Every business owner strives to protect their company from financial risk exposure in the wake of industrialization. But being successful and profitable consistently is not assured when it comes to business ventures. Any form of risk may be crawling around the corner, be it inevitable disasters like fire or damage in machinery that could put your business in a spot. Thanks to the loss of profit policy, you can run your business without any capital losses in times of peril and disasters. One way that companies leverage this policy is by subscribing to a fire loss of profit policy, which reimburses any losses to your business stocks and property by fire accidents and floods. Let us dive into what is loss of profit policy is and how to calculate the loss of profit policy for your company in case a disaster ensues.
What is the loss of profit policy all about?
In hard times like, say, riots, fire accidents, external damage to machinery, your company ceases to function when your sales hit rock bottom and expenditures increase. At such perilous moments, subscribing to a loss of policy can help your business gain a foothold again. Thus, it is highly recommended to subscribe to a Consequential loss policy through insurance brokers online. Loss of profit insurance policies such as fire consequential loss policy and machinery loss policy covers a wide range of benefits apart from liability coverage (in simple terms, the cost of property damaged). This gives a brief about what is loss of profit policy.
Delay by startup policies supporting startups to revamp their growth-
Apart from these conventional policies, there are several advanced loss of profit policies, such as the delay in the startup insurance policy. The delay in startup policy reimburses the losses incurred by the delay of completion of the project, which can have a sound impact on the company.
You can consult insurance brokers online to know about such schemes and which suits your company based on the mainstream business you do. You have to provide a calculation of the net profit from the day of the disaster to the time your business is estimated to be normal to the insurance brokers online in order to claim for the liability damaged.
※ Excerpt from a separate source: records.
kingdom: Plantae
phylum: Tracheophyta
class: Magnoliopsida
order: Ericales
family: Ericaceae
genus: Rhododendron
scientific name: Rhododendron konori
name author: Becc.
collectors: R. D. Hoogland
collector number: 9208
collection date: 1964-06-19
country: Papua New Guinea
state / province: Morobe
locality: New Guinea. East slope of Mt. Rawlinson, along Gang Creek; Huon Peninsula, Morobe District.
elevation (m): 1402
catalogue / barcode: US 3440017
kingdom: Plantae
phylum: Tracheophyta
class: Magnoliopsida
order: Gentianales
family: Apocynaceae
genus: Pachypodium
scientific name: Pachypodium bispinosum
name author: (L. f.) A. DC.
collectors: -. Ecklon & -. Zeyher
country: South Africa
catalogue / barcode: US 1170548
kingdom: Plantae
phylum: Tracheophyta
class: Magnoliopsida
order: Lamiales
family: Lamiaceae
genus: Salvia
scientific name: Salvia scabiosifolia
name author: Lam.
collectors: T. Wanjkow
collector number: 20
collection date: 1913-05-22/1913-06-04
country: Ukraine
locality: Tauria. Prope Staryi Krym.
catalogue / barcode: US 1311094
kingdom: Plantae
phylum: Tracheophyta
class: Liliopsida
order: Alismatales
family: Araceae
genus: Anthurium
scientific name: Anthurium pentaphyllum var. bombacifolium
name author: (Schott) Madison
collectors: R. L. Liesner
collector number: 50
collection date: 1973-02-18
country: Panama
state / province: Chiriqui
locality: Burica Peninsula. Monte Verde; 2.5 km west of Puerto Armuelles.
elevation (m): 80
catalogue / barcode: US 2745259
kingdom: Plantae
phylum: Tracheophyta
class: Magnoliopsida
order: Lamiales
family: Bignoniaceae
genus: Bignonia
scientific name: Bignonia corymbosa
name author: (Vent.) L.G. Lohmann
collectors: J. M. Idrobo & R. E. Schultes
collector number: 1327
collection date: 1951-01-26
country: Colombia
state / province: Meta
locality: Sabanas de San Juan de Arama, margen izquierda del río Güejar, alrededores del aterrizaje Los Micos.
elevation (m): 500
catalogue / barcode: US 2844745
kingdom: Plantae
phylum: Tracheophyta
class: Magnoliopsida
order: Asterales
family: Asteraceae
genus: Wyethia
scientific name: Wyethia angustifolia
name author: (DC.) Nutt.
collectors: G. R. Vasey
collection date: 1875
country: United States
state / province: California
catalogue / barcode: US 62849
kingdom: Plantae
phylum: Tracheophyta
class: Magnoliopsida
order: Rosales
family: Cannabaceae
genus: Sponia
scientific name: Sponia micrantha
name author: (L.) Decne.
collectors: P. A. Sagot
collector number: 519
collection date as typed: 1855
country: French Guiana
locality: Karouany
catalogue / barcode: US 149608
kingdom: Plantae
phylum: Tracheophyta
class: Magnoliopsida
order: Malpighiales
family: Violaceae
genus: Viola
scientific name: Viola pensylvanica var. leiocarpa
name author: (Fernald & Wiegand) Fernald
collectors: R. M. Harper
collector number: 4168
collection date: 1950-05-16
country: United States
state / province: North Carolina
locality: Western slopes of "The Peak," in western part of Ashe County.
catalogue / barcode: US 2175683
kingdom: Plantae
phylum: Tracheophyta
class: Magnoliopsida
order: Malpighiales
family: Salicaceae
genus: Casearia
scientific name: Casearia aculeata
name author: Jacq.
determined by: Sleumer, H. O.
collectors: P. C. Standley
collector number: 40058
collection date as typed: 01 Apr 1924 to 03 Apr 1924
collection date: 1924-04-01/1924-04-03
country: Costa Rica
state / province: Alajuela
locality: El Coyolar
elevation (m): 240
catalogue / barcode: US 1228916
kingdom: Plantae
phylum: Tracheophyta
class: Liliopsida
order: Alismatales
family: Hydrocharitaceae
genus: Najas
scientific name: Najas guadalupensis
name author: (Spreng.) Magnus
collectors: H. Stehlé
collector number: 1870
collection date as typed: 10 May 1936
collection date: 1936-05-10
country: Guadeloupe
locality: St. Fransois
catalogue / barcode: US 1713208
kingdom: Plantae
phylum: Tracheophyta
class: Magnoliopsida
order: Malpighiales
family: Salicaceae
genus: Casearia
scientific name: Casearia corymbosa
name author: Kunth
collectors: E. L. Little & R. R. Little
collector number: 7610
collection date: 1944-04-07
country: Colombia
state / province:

So this is the part that most business owners find complicated.
How is loss of profit calculated?
- Calculating the gross profit ratio-
The first step involves calculating the gross profit since the loss of profit can be calculated by multiplying the gross profit by the short of sales that year. You’ll get the gross profit by deducting the cost of goods from your income from the previous year. So the gross profit ratio is calculated as follows.
Gross profit rate = Gross profit/income last year *100
- The next step is calculating the shortage of sales due to fire. So short of sales is actually the difference between the standard turnover of your business and the actual turnover in the disaster period.
- The third step is calculating the profit loss during the disaster.
Profit loss= short of sales*gross profit rate/100
- This is the most crucial step that involves claiming the profit loss incurred by the disaster via the consequential loss insurance policy. You can calculate it as follows:
The total claim= loss incurred * insured value/total cost.
This means if you have taken a 2,00,000 insurance policy for 2,50,000 stocks, then you are eligible for an under insurance of 50000. Here the insurer and the insured stocks will be the co-insurers of 100000 and 50000, respectively.
Takeaway thoughts-
Loss of profit policy can help your business in hard times, compensating for the losses incurred by your business and the loss of rent, and the special expenses like advertisement campaigns to run your business smoothly amidst such situations. So the best you can do for your business is get in touch with insurance brokers online and get a loss of profit policy covered for your business.